When working with multiplication of algebraic expressions, it is quite analogous to multiplying numerical fractions—multiply the numerators together, and the denominators together. Say you have two simplified algebraic fractions, such as \(\frac{4 y^2}{x}\) and \(\frac{y}{8x}\). To find their product, you multiply the numerators (\(4y^2\) and \(y\)) to get \(4y^3\), and the denominators (\(x\) and \(8x\)) to get \(8x^2\). This gives you the fraction \(\frac{4 y^3}{8 x^2}\).

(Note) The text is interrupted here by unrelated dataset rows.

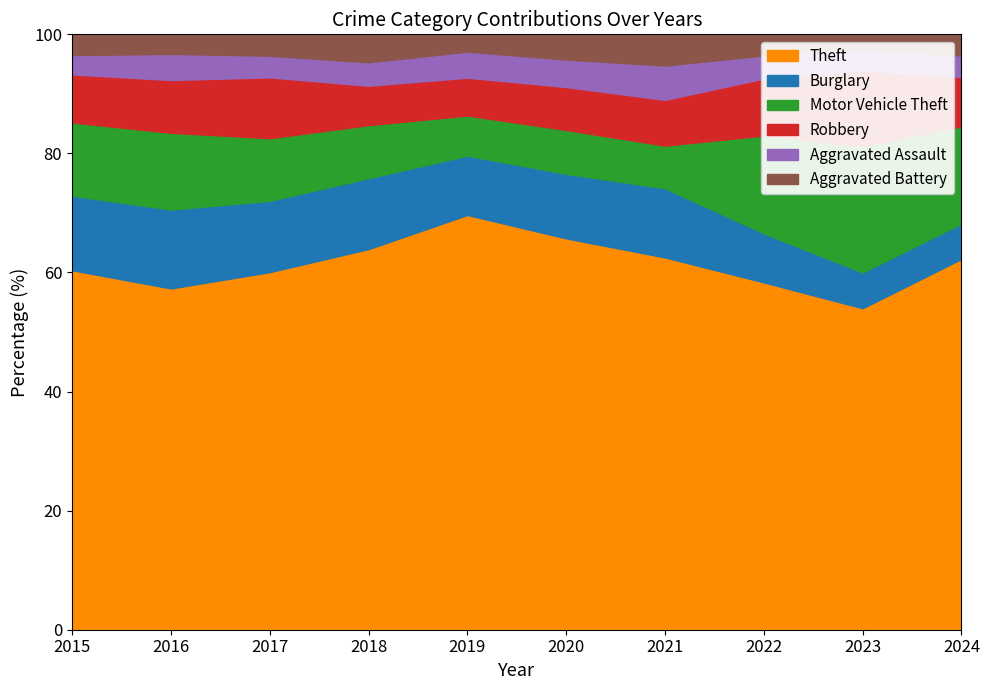

What is the difference between the maximum and minimum values in the Motor Vehicle Theft series?

390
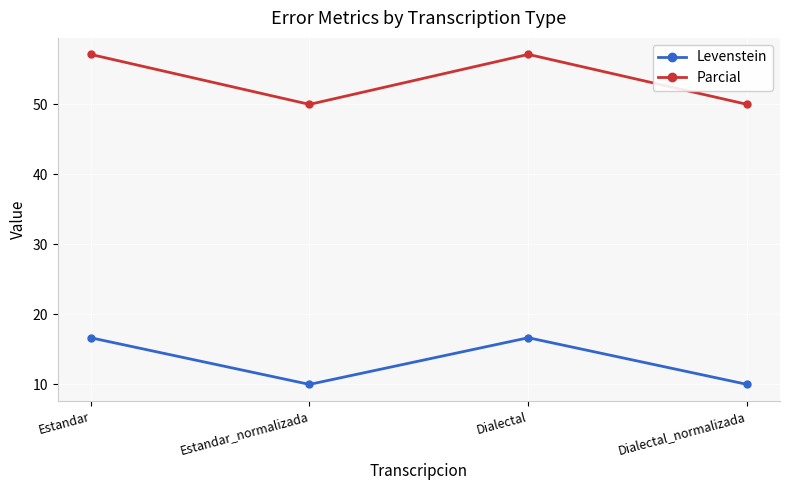

Where is the first local maximum for Parcial?

Dialectal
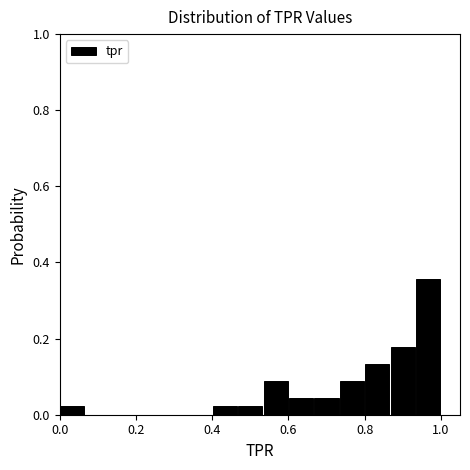

Around what value on the x-axis is the tallest bar? Give the approximate position of its centre, as read against the axis.

0.96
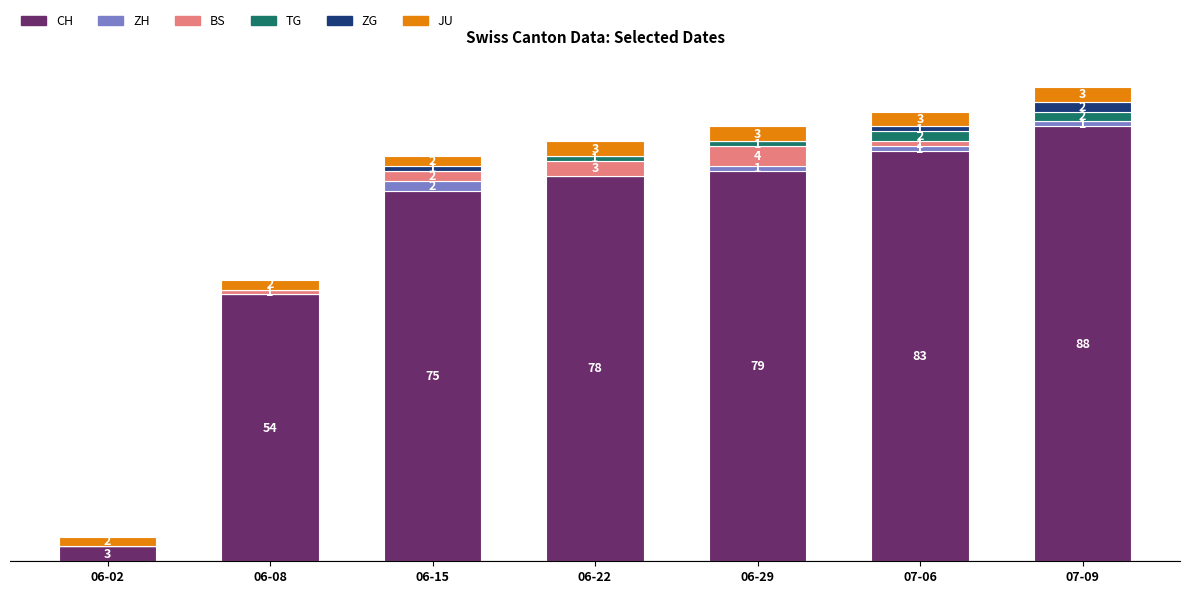

At which category is the sum across all series the highest?

07-09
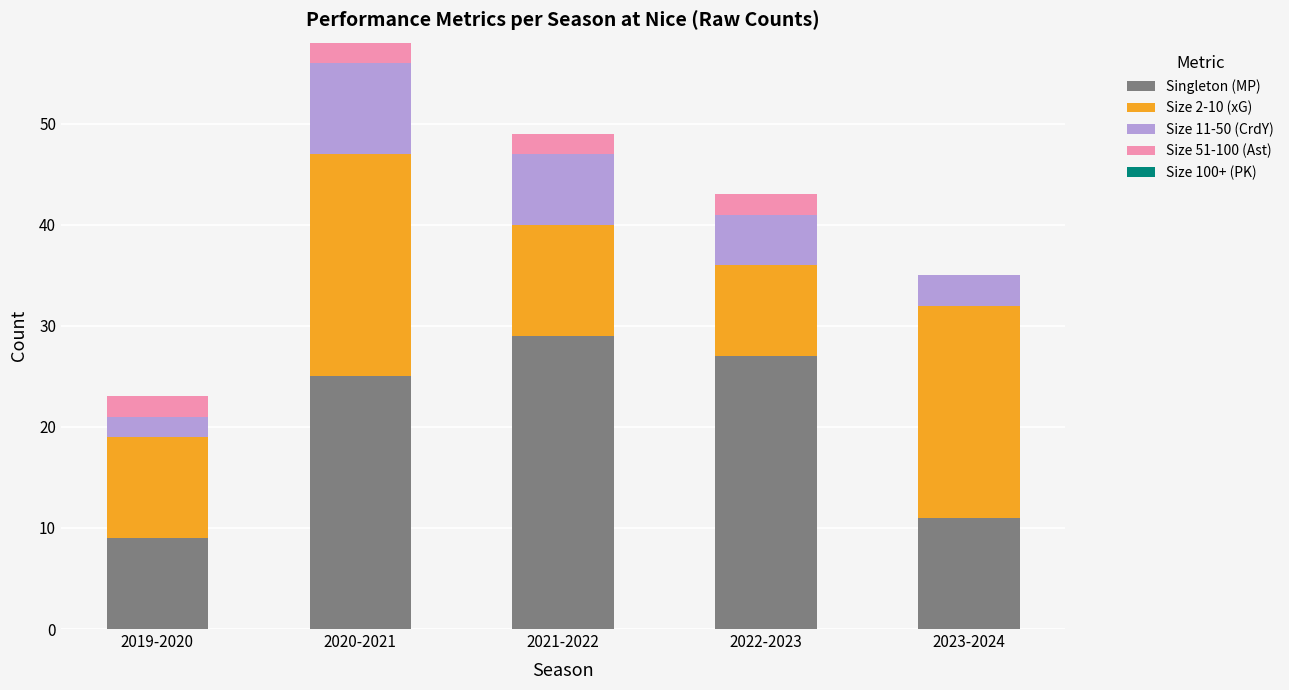

At which category is the sum across all series the highest?

2020-2021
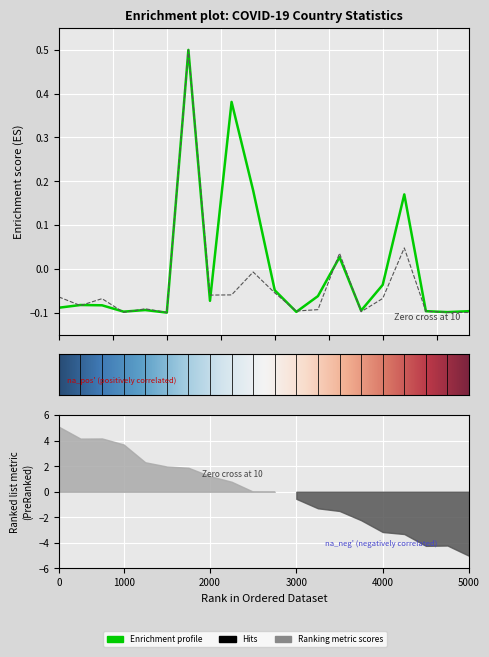

Reading left to right, list all the values displayed in this chart.

Confirmed: -0.1	-0.1	-0.1	-0.1	-0.1	-0.1	0.5	-0.1	0.4	0.2	-0.0	-0.1	-0.1	0.0	-0.1	-0.0	0.2	-0.1	-0.1	-0.1
Deaths: -0.1	-0.1	-0.1	-0.1	-0.1	-0.1	0.5	-0.1	-0.1	-0.0	-0.1	-0.1	-0.1	0.0	-0.1	-0.1	0.0	-0.1	-0.1	-0.1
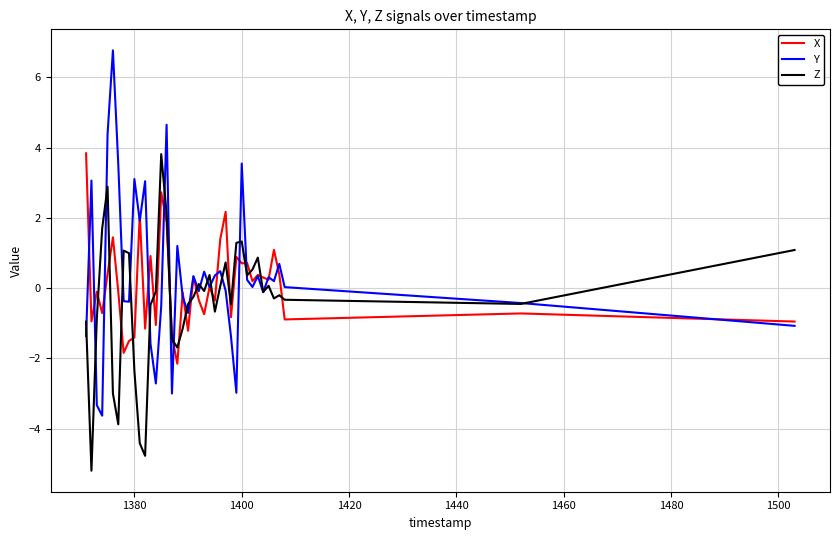

Does the chart display data point markers on the line(s)?

No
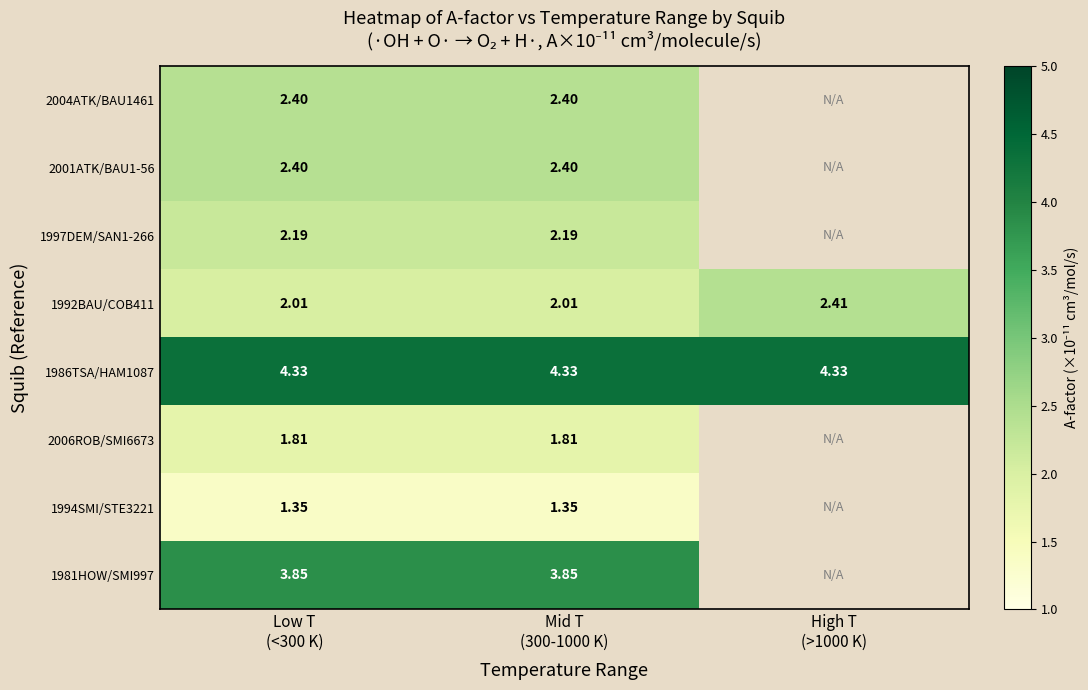

Is the value of 1986TSA/HAM1087 at High T (>1000 K) greater than the value of 1981HOW/SMI997 at High T (>1000 K)?

No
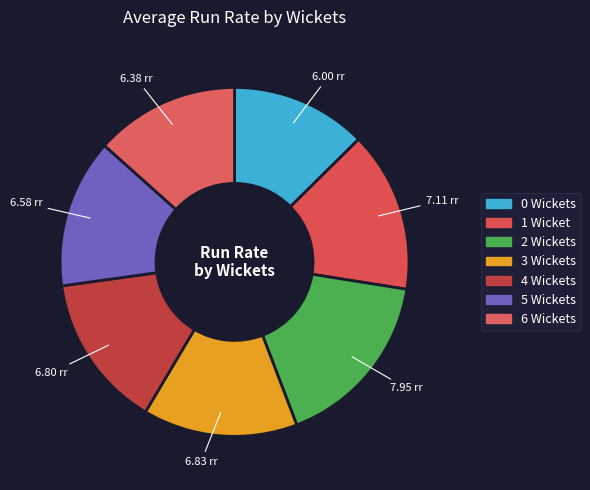

The 3 Wickets slice represents 9% of the pie. True or false?

False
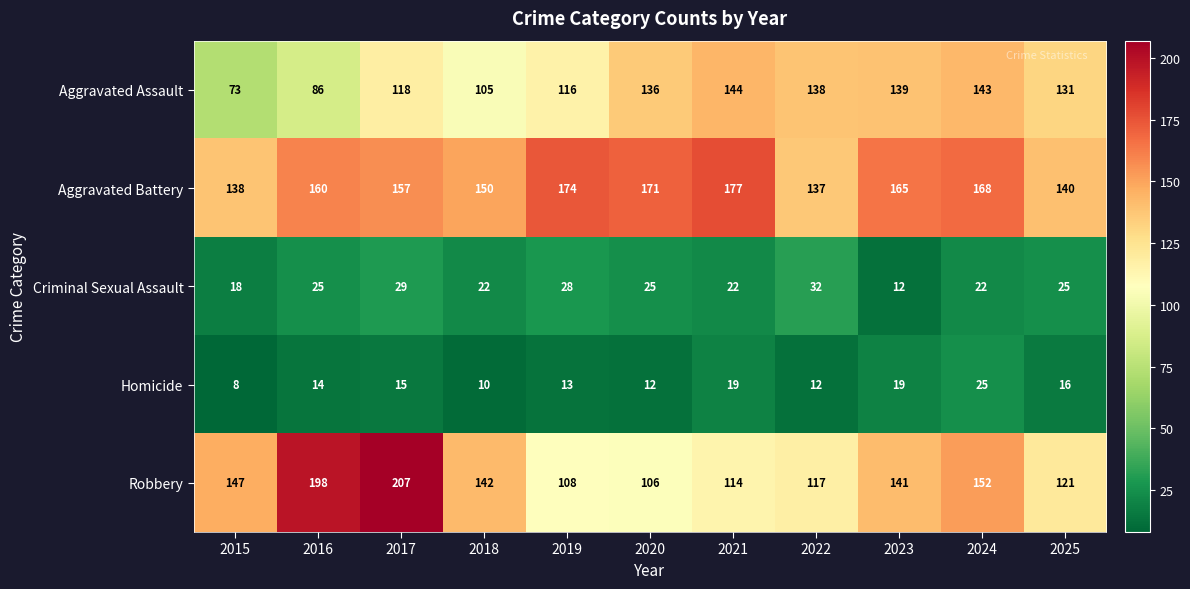

What is the difference between the Robbery values at 2015 and 2024?

5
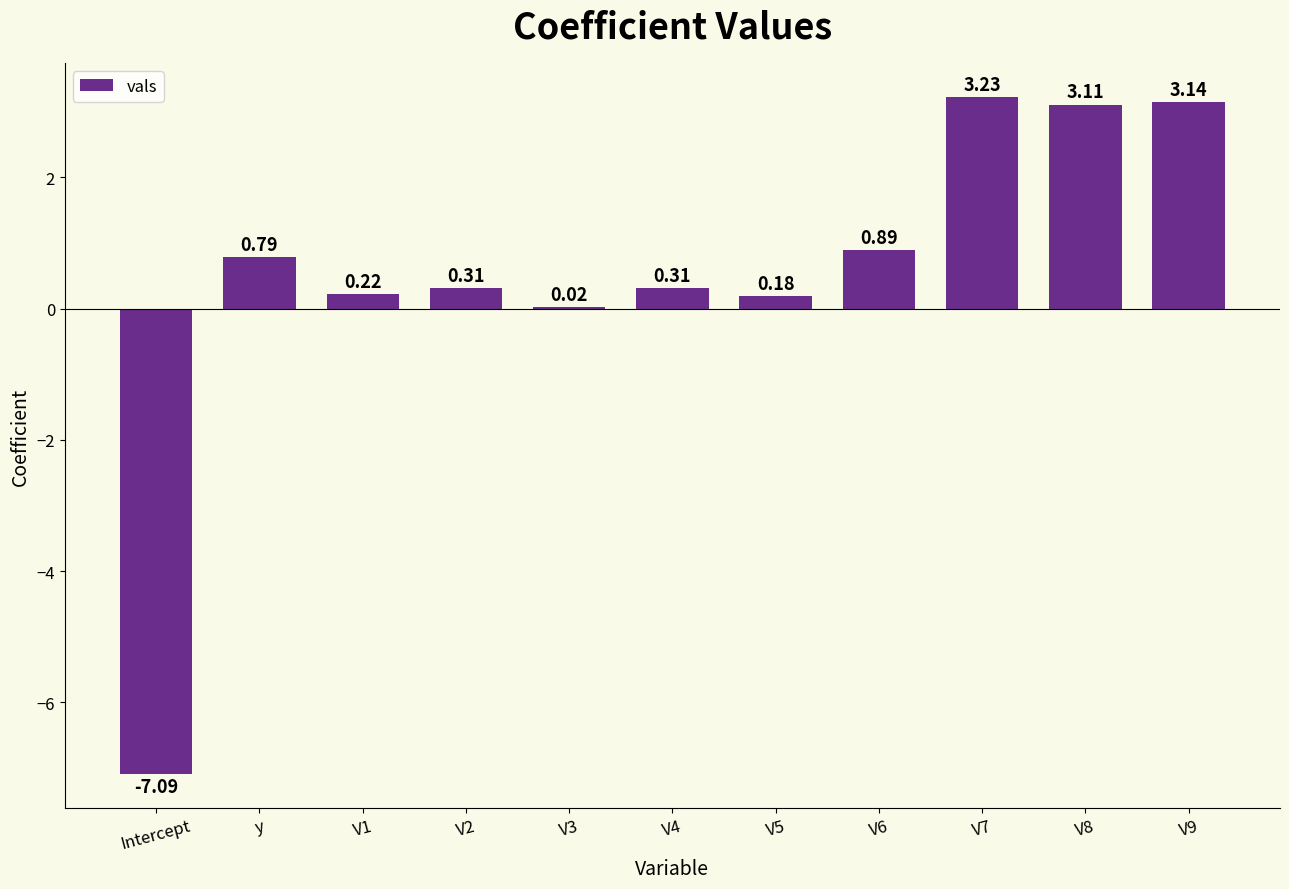

At which label does the data first exceed 0?

y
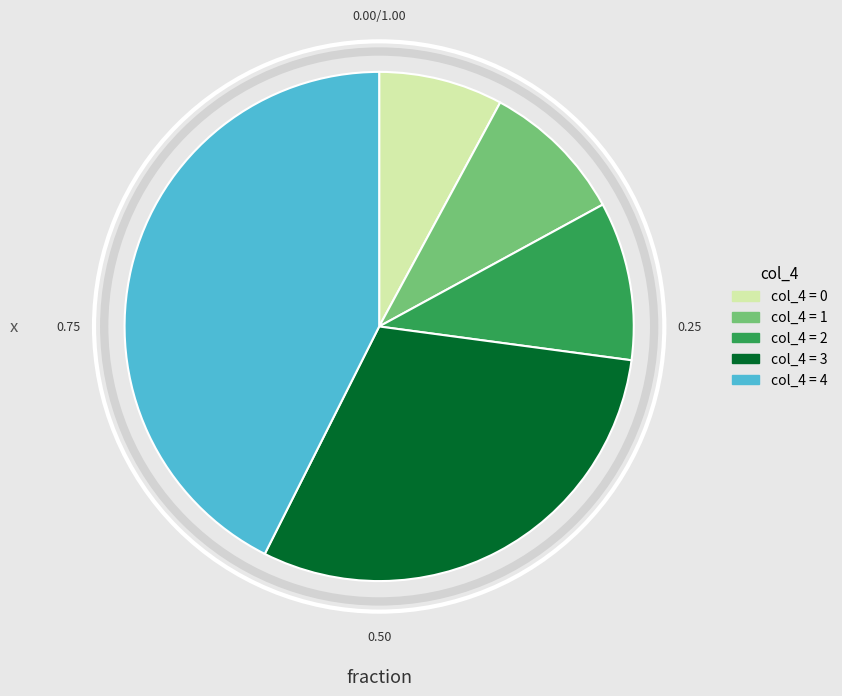

Does any single category account for the majority?

No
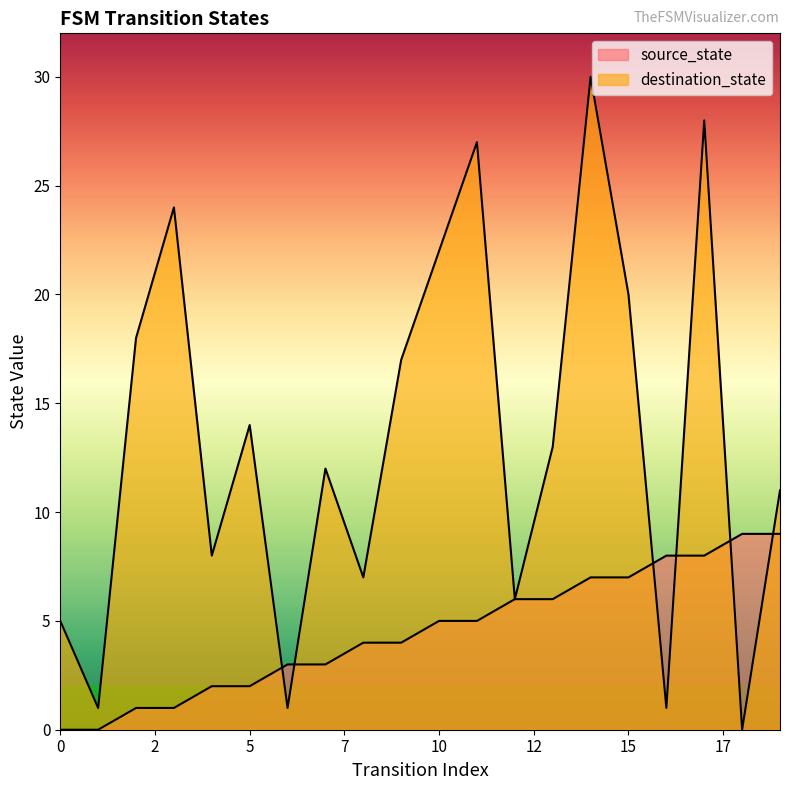

Reading left to right, extract all data points from this chart.

source_state: 0	0	1	1	2	2	3	3	4	4	5	5	6	6	7	7	8	8	9	9
destination_state: 5	1	18	24	8	14	1	12	7	17	22	27	6	13	30	20	1	28	0	11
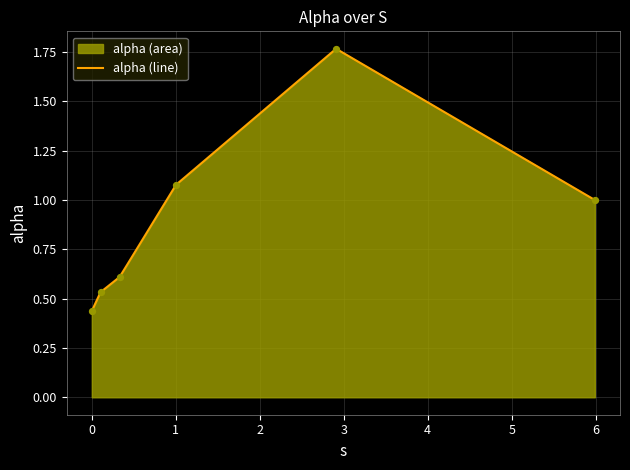

Between 2.908802948051049 and 0.10371245851141607, which is larger?

2.908802948051049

Multiplying algebraic expressions correctly is vital in many areas of mathematics and can be applied to solve equations and understand other complex functions. Keep an eye on simplifying at each step, as it can make the multiplication process smoother and the result clearer.

Rational Expressions

A rational expression is much like a fraction, but instead of integers, you have polynomials in the numerator and denominator. Behaving under the same principles as regular fractions, rational expressions can also be added, subtracted, multiplied, and divided. The primary goal with rational expressions, however, is to simplify. In the context of our exercise with the expression \(\frac{y^3}{2 x^2}\), after multiplication and simplification, we observe that unless all common factors are canceled, we do not achieve the simplest form of the rational expression.

To simplify further, always look for common polynomial factors that can be divided out. For students, understanding that these algebraic fractions can be manipulated in the same way as numerical ones is an important stepping stone in algebra.